What keeps acting interesting for you?
I look at every role as a person that I’m meeting for the first time, and that allows me — because of the curiosity that I’ve always had since I was a child, and thank God I still have it — to delve into the personality, to find out who they really are. And once I can do that, it gives me some assurance that I can honestly project the character of the person.
Did you always want to be an entertainer?
As a child, my father taught the three of us — he had a boy and two girls — to sing. So we sang and were always performing in church. … I never thought of it as anything special. Except once when my sister and I were supposed to perform together. She didn’t want to go because she didn’t like the song that was chosen for us to sing. So I went by myself, and it ended up that they put me on a chair and they lifted the chair into the air and they marched all around the church with me on it. I couldn’t wait to get home and tell my mother and my sister and my father. I never forgot that moment.
What attracts you to a role?
Well, either my skin tingles or my stomach churns. I’ve said that from the beginning of my career. It happens when I read a script. When I read a script, either my skin tingles or my stomach churns. If my stomach churns, I know it’s not for me. When my skin tingles, I can’t wait. It’s that simple with me.
Do you ever think about retirement?
When I saw Geraldine (Page) do “Trip to Bountiful” … I saw her name on the billboard and I’ve always been a fan of hers, so I went in and saw it.

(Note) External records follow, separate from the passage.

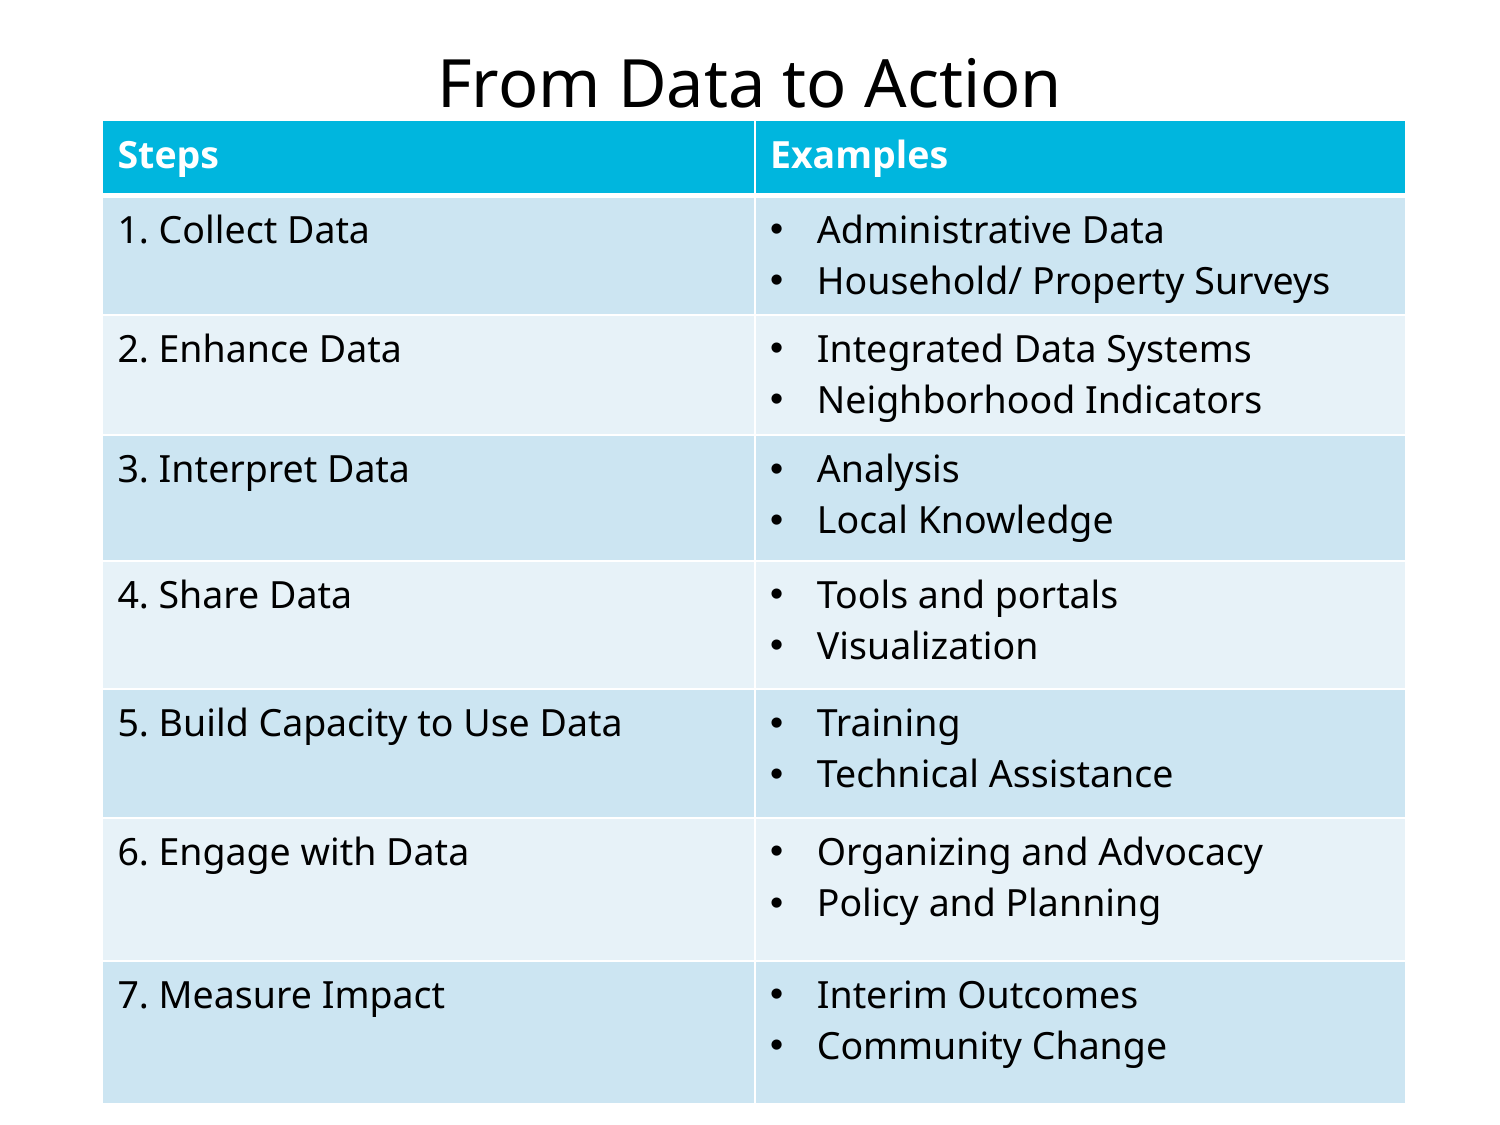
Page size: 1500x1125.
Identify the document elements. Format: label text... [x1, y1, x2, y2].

title From Data to Action [0, 33, 1500, 208]
table_cell Analysis Local Knowledge [756, 436, 1405, 560]
table_header Steps [103, 121, 754, 193]
table_cell 1. Collect Data [103, 198, 754, 314]
table_header Examples [756, 121, 1405, 193]
table_cell Training Technical Assistance [756, 690, 1405, 817]
table_cell Organizing and Advocacy Policy and Planning [756, 819, 1405, 960]
table_cell Integrated Data Systems Neighborhood Indicators [756, 316, 1405, 434]
table_cell 6. Engage with Data [103, 819, 754, 960]
table_cell 7. Measure Impact [103, 962, 754, 1103]
table_cell 3. Interpret Data [103, 436, 754, 560]
table_cell 5. Build Capacity to Use Data [103, 690, 754, 817]
table_cell 2. Enhance Data [103, 316, 754, 434]
table_cell Interim Outcomes Community Change [756, 962, 1405, 1103]
table_cell Tools and portals Visualization [756, 562, 1405, 688]
table_cell Administrative Data Household/ Property Surveys [756, 198, 1405, 314]
table_cell 4. Share Data [103, 562, 754, 688]
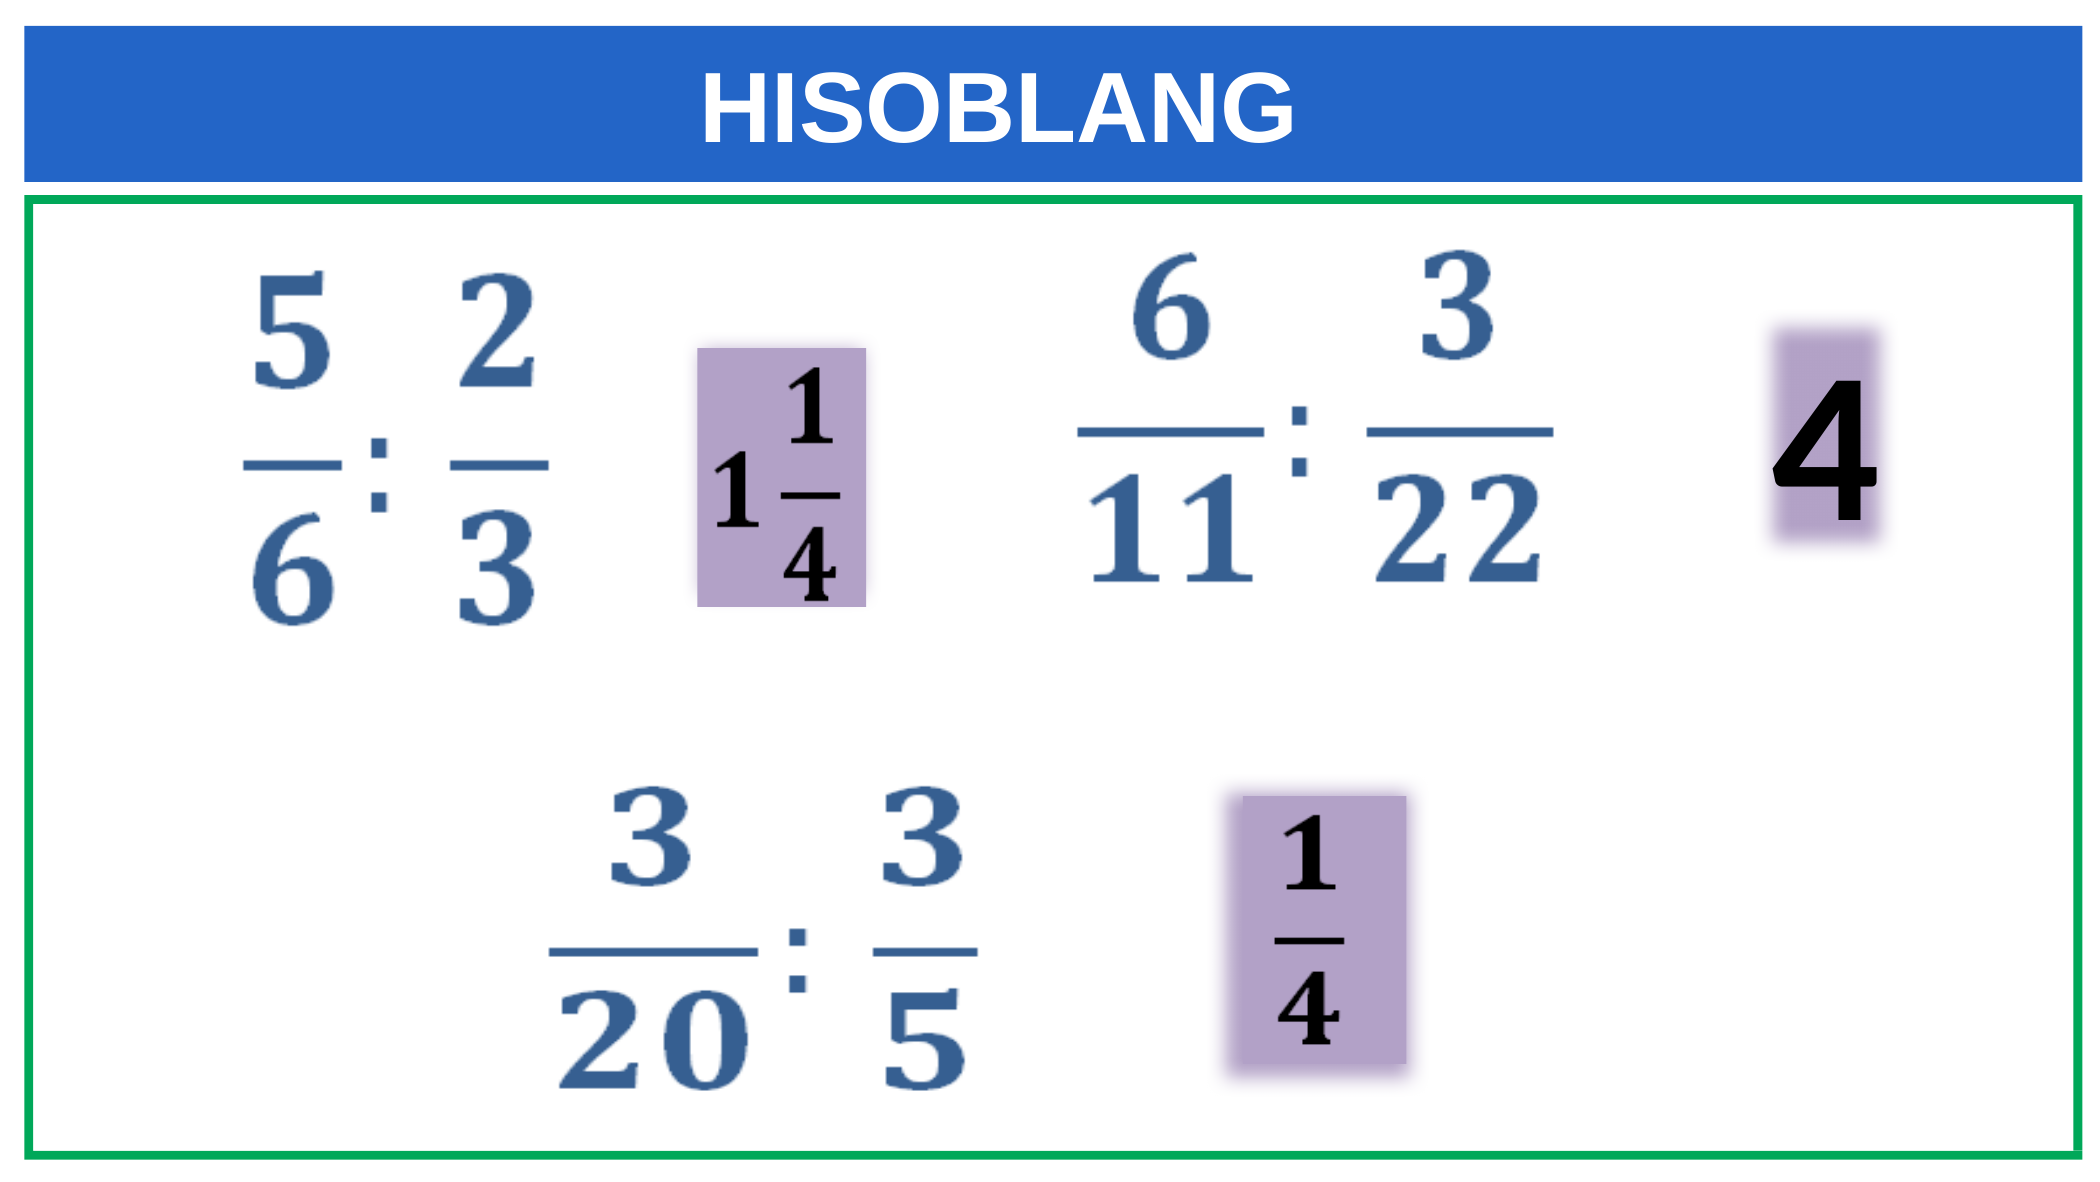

When I left the theater I went right to my agent’s home and I said, “You get me my ‘Trip to Bountiful’ and I will retire.” He looked at me and he laughed, OK? And every now and then I would run into him and say, “Where’s my ‘Trip to Bountiful?’ ” Well 26 years later — you know, I say it, and I don’t really believe it, but it happened — 26 years later I received a call (for a meeting with) Hallie Foote, the daughter of (playwright) Horton Foote. … She told me that she was thinking of doing one of her father’s plays, “Trip to Bountiful,” with a black cast, and that her father had so much respect for me and my work that she knew that I was the only person he felt would be able to play it. … I literally fell off the chair.